The worst thing that ever happened to him was about ten years ago, when a Libyan client's non-English speaking driver dropped Cooper off at the Benghazi airport. Although the driver used gestures to direct him through the airport alone, he sat around for hours confused. "I suddenly realized that here I was in a country and I didn't know the language. Everywhere I looked, I saw words in Arabic. I couldn't even figure out where the washrooms were. I suddenly felt I could understand what it's like to be illiterate," says Cooper.

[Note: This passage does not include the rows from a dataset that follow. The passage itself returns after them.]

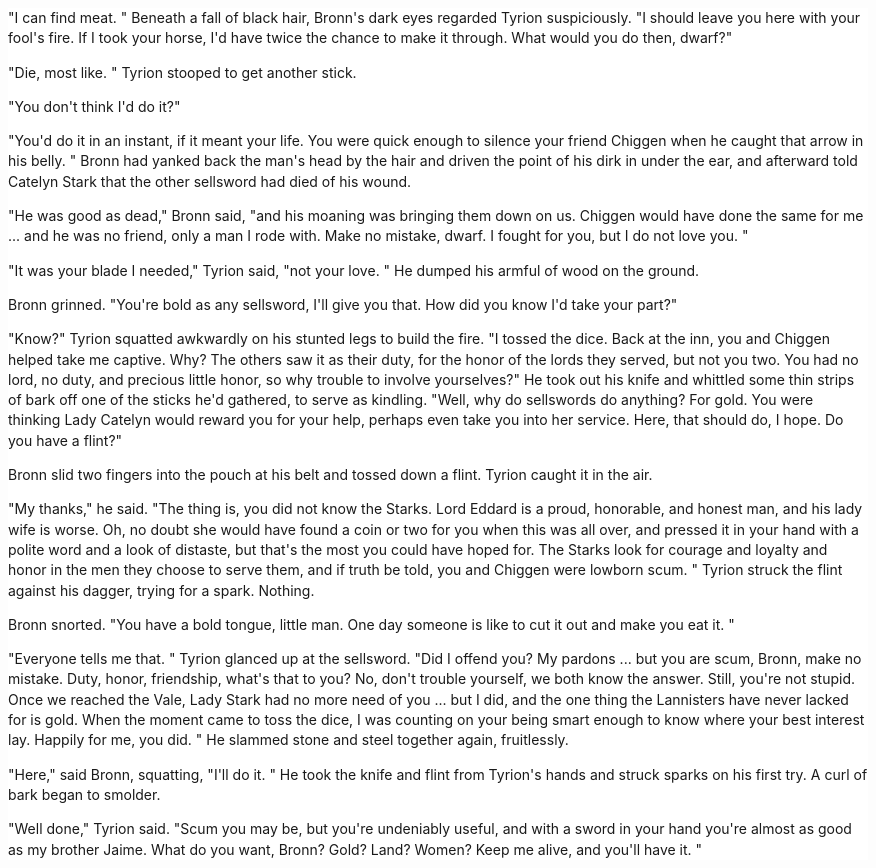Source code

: "I can find meat. " Beneath a fall of black hair, Bronn's dark eyes regarded Tyrion suspiciously. "I should leave you here with your fool's fire. If I took your horse, I'd have twice the chance to make it through. What would you do then, dwarf?"

"Die, most like. " Tyrion stooped to get another stick.

"You don't think I'd do it?"

"You'd do it in an instant, if it meant your life. You were quick enough to silence your friend Chiggen when he caught that arrow in his belly. " Bronn had yanked back the man's head by the hair and driven the point of his dirk in under the ear, and afterward told Catelyn Stark that the other sellsword had died of his wound.

"He was good as dead," Bronn said, "and his moaning was bringing them down on us. Chiggen would have done the same for me ... and he was no friend, only a man I rode with. Make no mistake, dwarf. I fought for you, but I do not love you. "

"It was your blade I needed," Tyrion said, "not your love. " He dumped his armful of wood on the ground.

Bronn grinned. "You're bold as any sellsword, I'll give you that. How did you know I'd take your part?"

"Know?" Tyrion squatted awkwardly on his stunted legs to build the fire. "I tossed the dice. Back at the inn, you and Chiggen helped take me captive. Why? The others saw it as their duty, for the honor of the lords they served, but not you two. You had no lord, no duty, and precious little honor, so why trouble to involve yourselves?" He took out his knife and whittled some thin strips of bark off one of the sticks he'd gathered, to serve as kindling. "Well, why do sellswords do anything? For gold. You were thinking Lady Catelyn would reward you for your help, perhaps even take you into her service. Here, that should do, I hope. Do you have a flint?"

Bronn slid two fingers into the pouch at his belt and tossed down a flint. Tyrion caught it in the air.

"My thanks," he said. "The thing is, you did not know the Starks. Lord Eddard is a proud, honorable, and honest man, and his lady wife is worse. Oh, no doubt she would have found a coin or two for you when this was all over, and pressed it in your hand with a polite word and a look of distaste, but that's the most you could have hoped for. The Starks look for courage and loyalty and honor in the men they choose to serve them, and if truth be told, you and Chiggen were lowborn scum. " Tyrion struck the flint against his dagger, trying for a spark. Nothing.

Bronn snorted. "You have a bold tongue, little man. One day someone is like to cut it out and make you eat it. "

"Everyone tells me that. " Tyrion glanced up at the sellsword. "Did I offend you? My pardons ... but you are scum, Bronn, make no mistake. Duty, honor, friendship, what's that to you? No, don't trouble yourself, we both know the answer. Still, you're not stupid. Once we reached the Vale, Lady Stark had no more need of you ... but I did, and the one thing the Lannisters have never lacked for is gold. When the moment came to toss the dice, I was counting on your being smart enough to know where your best interest lay. Happily for me, you did. " He slammed stone and steel together again, fruitlessly.

"Here," said Bronn, squatting, "I'll do it. " He took the knife and flint from Tyrion's hands and struck sparks on his first try. A curl of bark began to smolder.

"Well done," Tyrion said. "Scum you may be, but you're undeniably useful, and with a sword in your hand you're almost as good as my brother Jaime. What do you want, Bronn? Gold? Land? Women? Keep me alive, and you'll have it. "

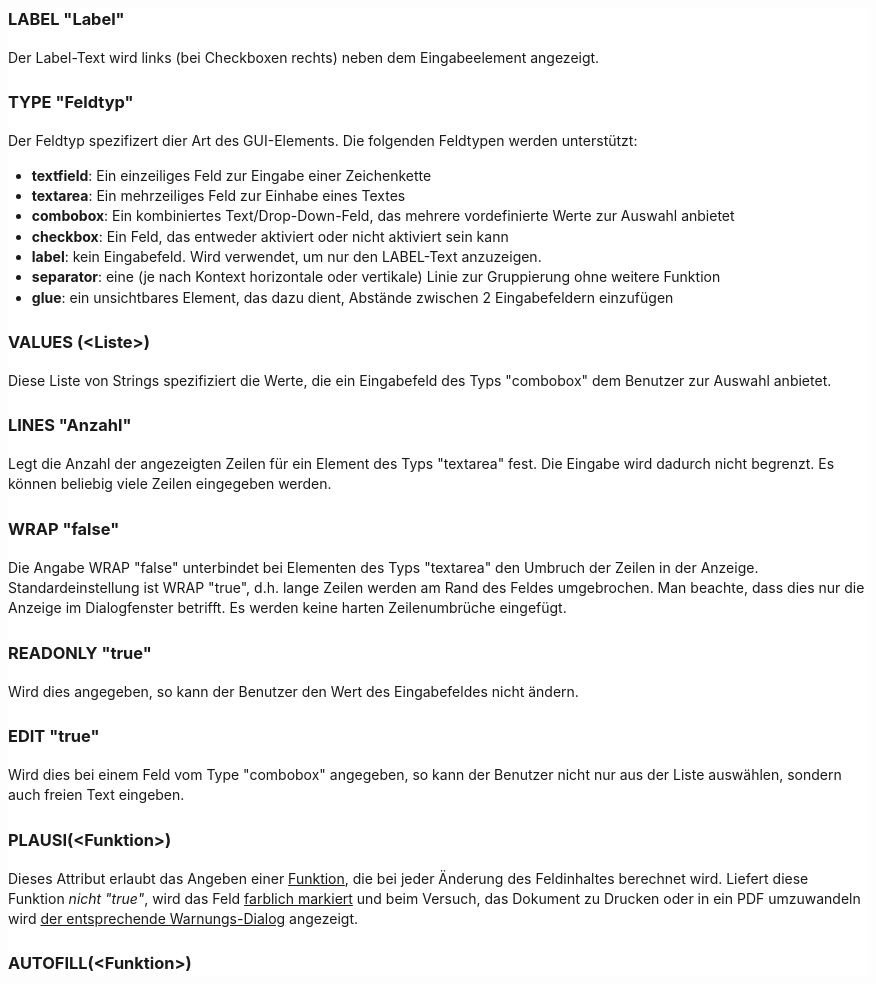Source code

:### LABEL "Label"

Der Label-Text wird links (bei Checkboxen rechts) neben dem Eingabeelement angezeigt.

### TYPE "Feldtyp"

Der Feldtyp spezifizert dier Art des GUI-Elements. Die folgenden Feldtypen werden unterstützt:
* **textfield**: Ein einzeiliges Feld zur Eingabe einer Zeichenkette
* **textarea**: Ein mehrzeiliges Feld zur Einhabe eines Textes
* **combobox**: Ein kombiniertes Text/Drop-Down-Feld, das mehrere vordefinierte Werte zur Auswahl anbietet
* **checkbox**: Ein Feld, das entweder aktiviert oder nicht aktiviert sein kann
* **label**: kein Eingabefeld. Wird verwendet, um nur den LABEL-Text anzuzeigen.
* **separator**: eine (je nach Kontext horizontale oder vertikale) Linie zur Gruppierung ohne weitere Funktion
* **glue**: ein unsichtbares Element, das dazu dient, Abstände zwischen 2 Eingabefeldern einzufügen

### VALUES (&lt;Liste&gt;)

Diese Liste von Strings spezifiziert die Werte, die ein Eingabefeld des Typs "combobox" dem Benutzer zur Auswahl anbietet.

### LINES "Anzahl"

Legt die Anzahl der angezeigten Zeilen für ein Element des Typs "textarea" fest. Die Eingabe wird dadurch nicht begrenzt. Es können beliebig viele Zeilen eingegeben werden.

### WRAP "false"

Die Angabe WRAP "false" unterbindet bei Elementen des Typs "textarea" den Umbruch der Zeilen in der Anzeige. Standardeinstellung ist WRAP "true", d.h. lange Zeilen werden am Rand des Feldes umgebrochen. Man beachte, dass dies nur die Anzeige im Dialogfenster betrifft. Es werden keine harten Zeilenumbrüche eingefügt.

### READONLY "true"

Wird dies angegeben, so kann der Benutzer den Wert des Eingabefeldes nicht ändern.

### EDIT "true"

Wird dies bei einem Feld vom Type "combobox" angegeben, so kann der Benutzer nicht nur aus der Liste auswählen, sondern auch freien Text eingeben.

### PLAUSI(&lt;Funktion&gt;)

Dieses Attribut erlaubt das Angeben einer [Funktion](Konfigurationsdatei_wollmux_conf.md#funktionen), die bei jeder Änderung des Feldinhaltes berechnet wird. Liefert diese Funktion *nicht "true"*, wird das Feld [farblich markiert](#plausimarkercolor-farbangabe) und beim Versuch, das Dokument zu Drucken oder in ein PDF umzuwandeln wird [der entsprechende Warnungs-Dialog](Konfigurationsdatei_wollmux_conf.md#plausiwarnung) angezeigt.

### AUTOFILL(&lt;Funktion&gt;)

Finally, he was drawn to some travelling university students and he asked them if they spoke English. They were embarrassed about their English, but they quickly took Cooper aside and escorted him around the airport to procure the appropriate stamp for his ticket and passport. The three students didn't leave Cooper alone, until he was ready to board his flight. Touched by their kindness, he has repeatedly asked how many Canadians would care to the same extent if a strange Arab were lost in the Calgary Airport.

Another workplace environment that has left an indelible impression for Cooper has been Borneo. In 1988, he worked on a seismic acquisitions project for Solid-State Exploration. Since then, he's made several more trips, one which was he felt placed him "in the centre spread of National Geographic."

It was a portable field operation managing 1200 persons, dressed mainly in loincloths and ringed ear lobes. Their job was mainly to produce 1200 km of seismic trail in the jungle, including about 750 km of bridging, from scratch. A delay sent Cooper on a three-day guided trip up a series of decreasingly smaller rivers, eventually leading him into the heart of one of Borneo's national parks known for its caves and bats.

The journey meant three boat changes to progressively smaller sizes, until the last boat was a dug-out, leading to a secluded cabin. His guide had prepared him a great dinner, While he was admiring the tranquility of his awesome surroundings, "I'm thinking, here I am in the heart of the Borneo, this is the last frontier that's really wild, with no civilization." The silence in this train of thought is shattered when his guide comes out from the cabin with his hands in his pockets. He invited Cooper to go to a karaoke bar. Partly out of disbelief and curiosity, he accepts. Sure enough, five miles away is a karaoke bar, when he realizes, "Then I realized that there's no such thing as an y frontier left on this planet."

The passion for his work leaves him with few regrets. At times, that has meant working 80 to 100 hours per week for clients. He is adamant about sharing his company's success with those who run the office, while he's out of town. Janice Niven and Kathryn Hill are Mustagh's two geophysical technicians. Twin sons, Michael and Jason, now 22 years-old, and both full-time university students, help their father with software development and webpage design.

Always active on at least one industry committee, Cooper is currently working on the Seismic Acquisitions Forum which occurs November 9 and 10, this year. He is also a member of the SEG, CAGC, APEGGA, CSPG and CWLS.

For recreation and personal enjoyment, outdoor pursuits, like hiking and climbing, are high on Cooper's agenda along with time well spent with his present wife Yajaira, 11-year-old daughter Kristen and three year-old son Melvin Daniel. Recently, he has taken up wakeboarding.

As he admires a picture of the Mustagh Mountain, part of him craves to visit that part of the world. Perhaps, a trip that way is possible, but for now, Cooper lets serendipity lead him. He's survived being held at knife point in Belize for a twenty dollar bill, the wild of Borneo and the pristine towers of downtown Calgary. His future calls for more learning. He still doesn't know everything about geophysics that he wants to, "I've spent all my life as a journeyman trying to use these (geophysics) tools and now I'm a craftsman, but still there's no way you can get good at all aspects...Not a day goes by when I don't learn something new."